Voilà un livre peu commun dans le paysage littéraire. Il traite en effet du monde de l’entreprise, champ peu investi par les auteurs français, que ce soit en littérature, au cinéma voire en peinture. Alors que le thème est omniprésent dans notre vie quotidienne, du fait que la majorité d’entre nous exerce un emploi salarié, et central dans les préoccupations citoyennes et politiques, il est à peu près ignoré par les romanciers. Je ne parlerai pas des philosophes, psychologues et autres ethnologues, qui après avoir laissé longtemps le sujet en friche – à l’exception des auteurs communistes, dans la lignée de Marx – s’en préoccupent plus ces dernières décennies.
Difficile, il faut le dire, de lire une oeuvre française de fiction centrée sur le monde du travail. Pour ma part je peux citer les livres de Franz Kafka (mais cela date un peu), très récemment le livre de Leslie Kaplan (voir sur le blog), puis quelques autres et c’est bien tout.
En cela le livre est intéressant en soi. L’auteur, Tatiana Arfel, jeune femme psychologue, connaît bien ce milieu (travaillant moi-même dans les ressources humaines d’une entreprise, je suis à même de m’en rendre compte).
Forçant le trait (parfois à peine, malheureusement), sur certaines pratiques, elle nous plonge au coeur de « Human tools » (sic), société florissante qui a perdu son âme pour faire du profit à tout prix.
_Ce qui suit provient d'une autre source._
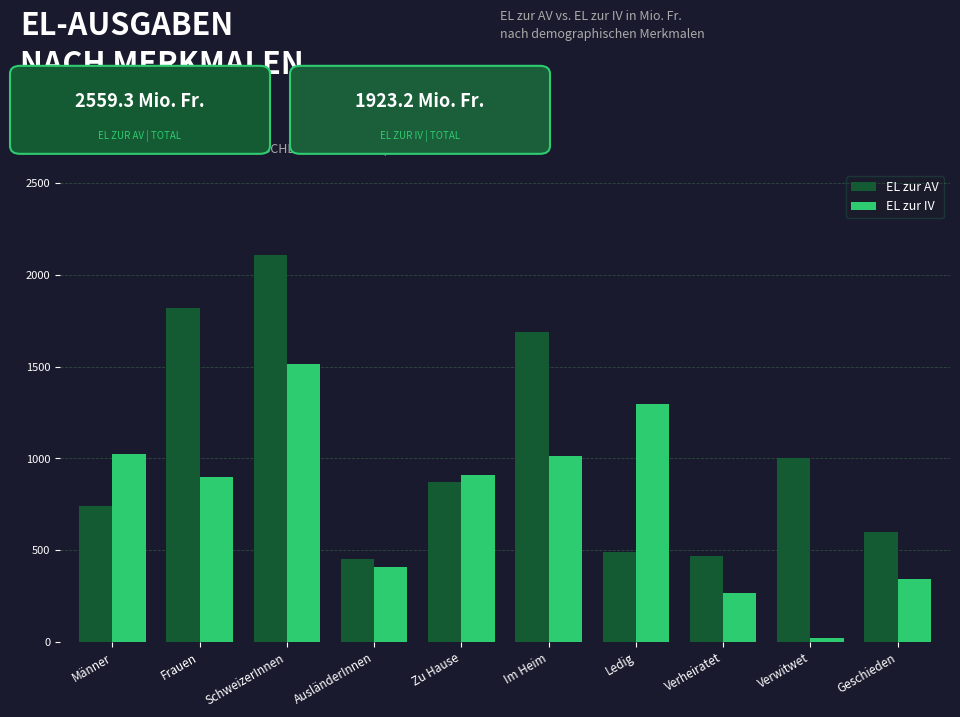

What is the spread (max minus min) of values at Geschieden?

256.0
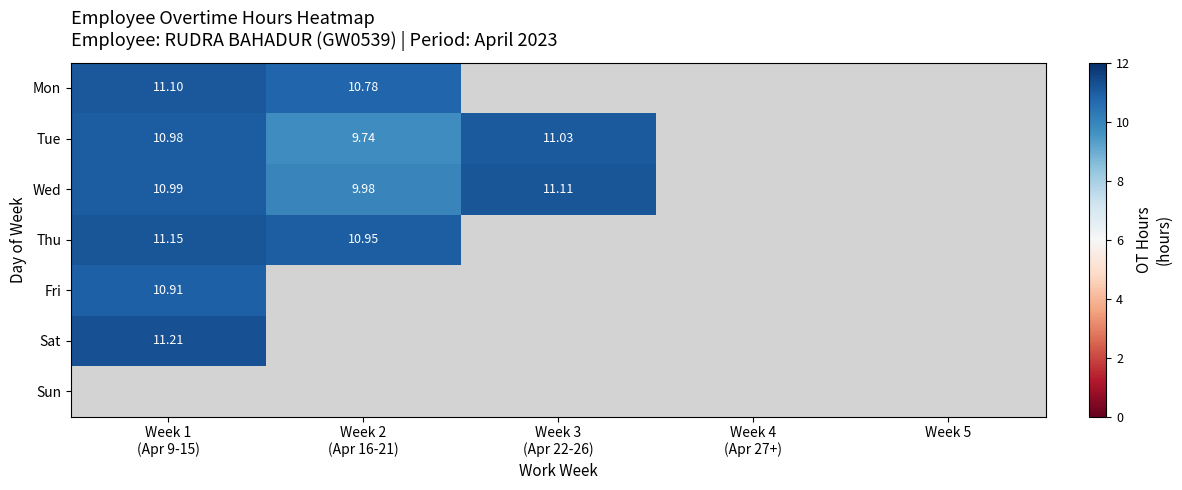

Is the value of Sun at Week 2 (Apr 16-21) greater than the value of Thu at Week 5?

No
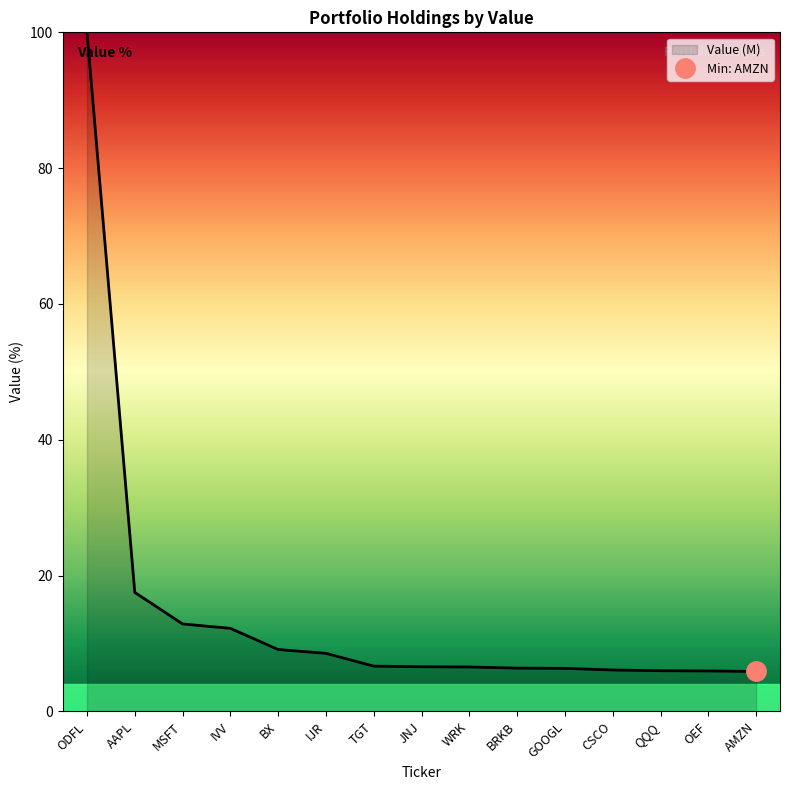

True or false: the data shows 11.5 at IJR.

False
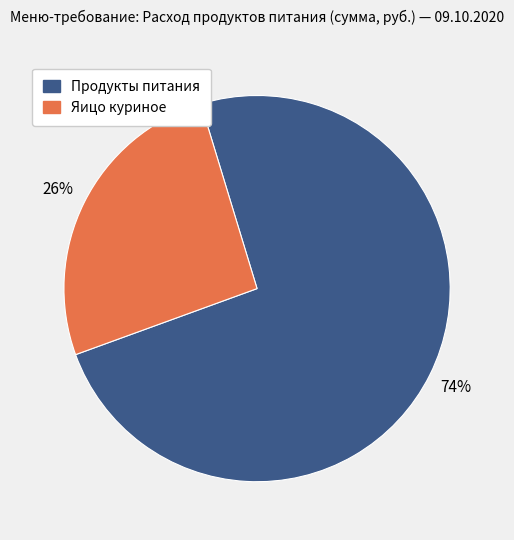

To the nearest percent, what is the average slice percentage?

50%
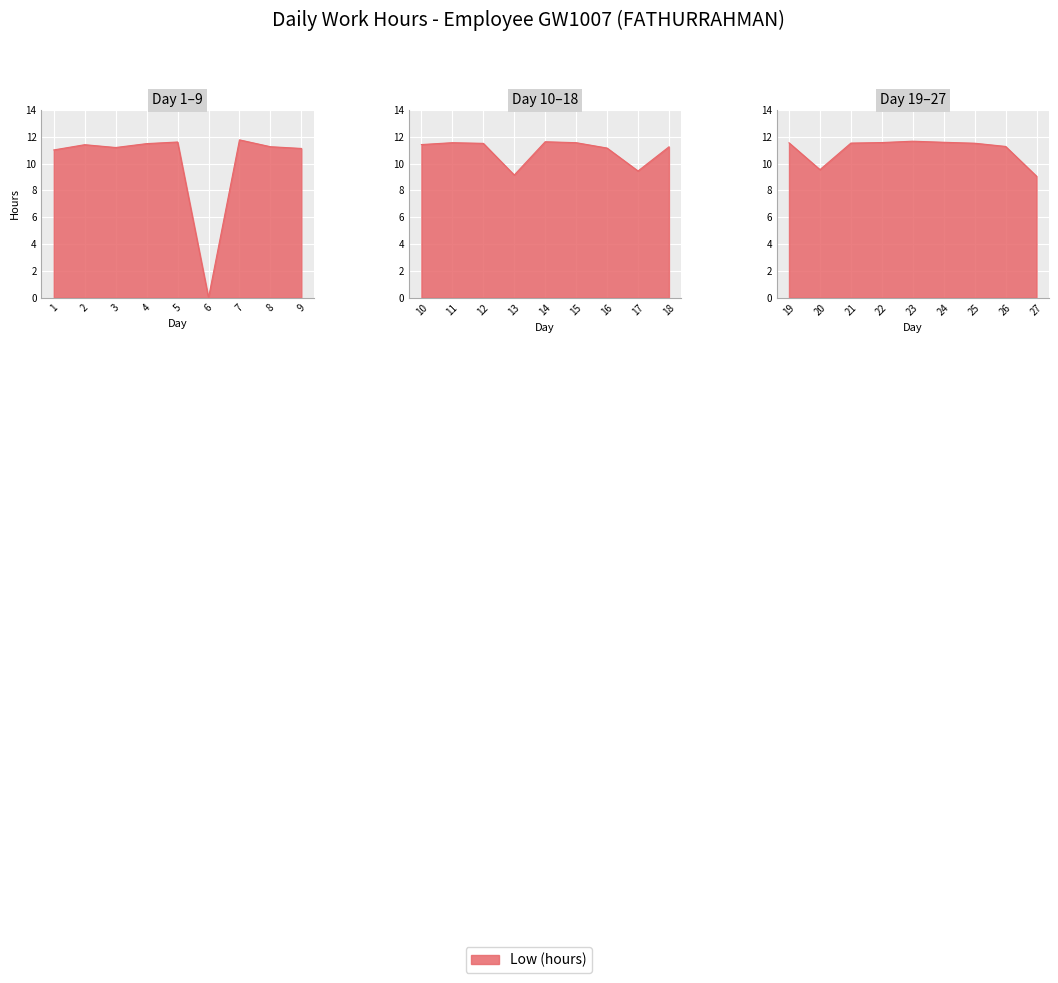

Is it true that the value at 27 is 5.0?

False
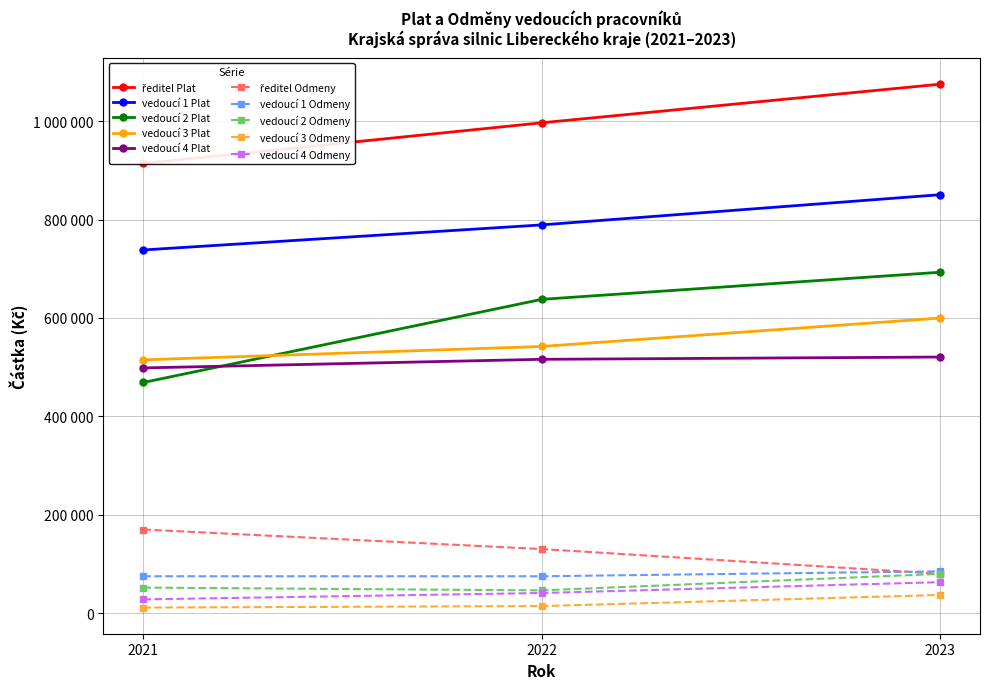

At which category does the chart reach its peak across all series?

2023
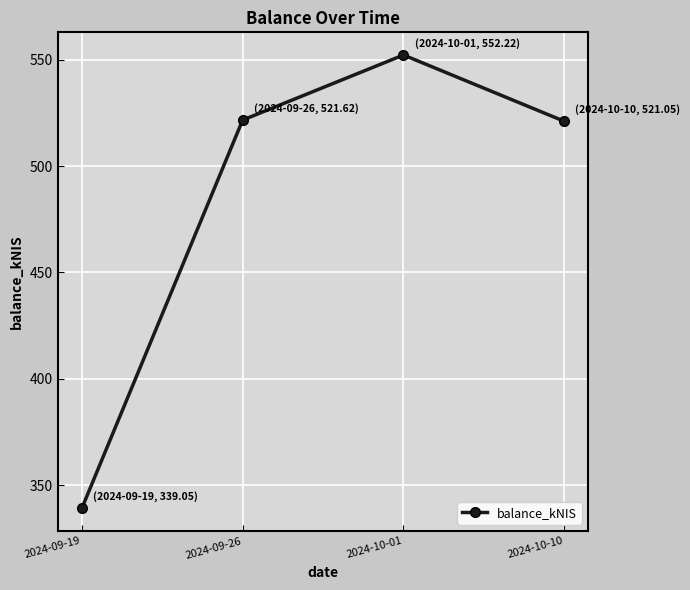

At which category does the chart reach its peak across all series?

2024-10-01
Les salariés y sont instrumentalisés et doivent se couler dans le moule (je choisis cette expression à propos) sous peine de perdre leur emploi. Et bien sûr, comme un licenciement coûte trop cher, il faut pousser les récalcitrants à démissionner ou à commettre une faute.
Nous allons suivre les aventures de Catherine, Rodolphe, Francis, Sonia, Marc et Laura, qui, chacun à leur façon, ne sont plus conformes avec les ambitions de l’entreprise. Enrôlés de force dans une formation de type lavage de cerveau, menée par Denis, comédien recruté pour l’occasion, lui-même manipulé par Sabine, une directrice des ressources humaines sans scrupules, ils vont se soumettre, se révolter et, et…. Je ne vous dirais pas la fin.
Comme dit précédemment, l’auteur est familière de ce qui peut se passer en termes de gestion des ressources humaines en entreprise. Nous y retrouvons son vocabulaire spécifique – abscons pour qui ne fréquente pas ce monde – recadrage, optimisation, fiches de postes, auto-évaluation, training, séminaire, qualité totale, cost-containment, turn-over… Et les situations de travail sont fort vraisemblables, également, dans toute leur dureté. Que dire de ces hôtesses, qui restent des journées entières à attendre les visiteurs, souvent debout, sur hauts talons ? Et des centres d’appels, ces nouveaux enfers modernes, où il s’agit le plus souvent de répondre à un client mécontent, en gardant le sourire, lors d’une conversation minutée, et cela plusieurs dizaines de fois par jour, pour un salaire de misère ? Et des seniors qui coûtent trop cher (et qui également ne conviennent plus à ce monde obsédé par le « jeunisme ») ? Tout cela est présent dans le livre, qui donne à voir ainsi les facettes les plus dures du monde du travail actuel.
Mais pourquoi tant de manichéisme ? Au sein de « Human Tools », les méchants sont vraiment méchants et les gentils vraiment gentils, un peu comme dans Walt Disney. D’un côté les bourreaux, comme le P.D.G., Frédéric et la Directrice ressources humaines, Sabine et de l’autre les victimes, citées plus haut. Pas de milieu et peu de nuances. Les personnages, de plus, sont mono-blocs et n’évoluent pas fondamentalement au gré de l’histoire. Nous sommes comme devant une peinture du XVe siècle, avec l’enfer d’un côté (horrible jusqu’à la caricature) et le paradis de l’autre. De purgatoire, nenni.
C’est le reproche, qui n’est pas mince, que je ferais à ce livre et qui a gêné ma lecture du début à la fin, trop de caricature sur un sujet fort bien trouvé et qui pouvait donner lieu à une oeuvre fort intéressante.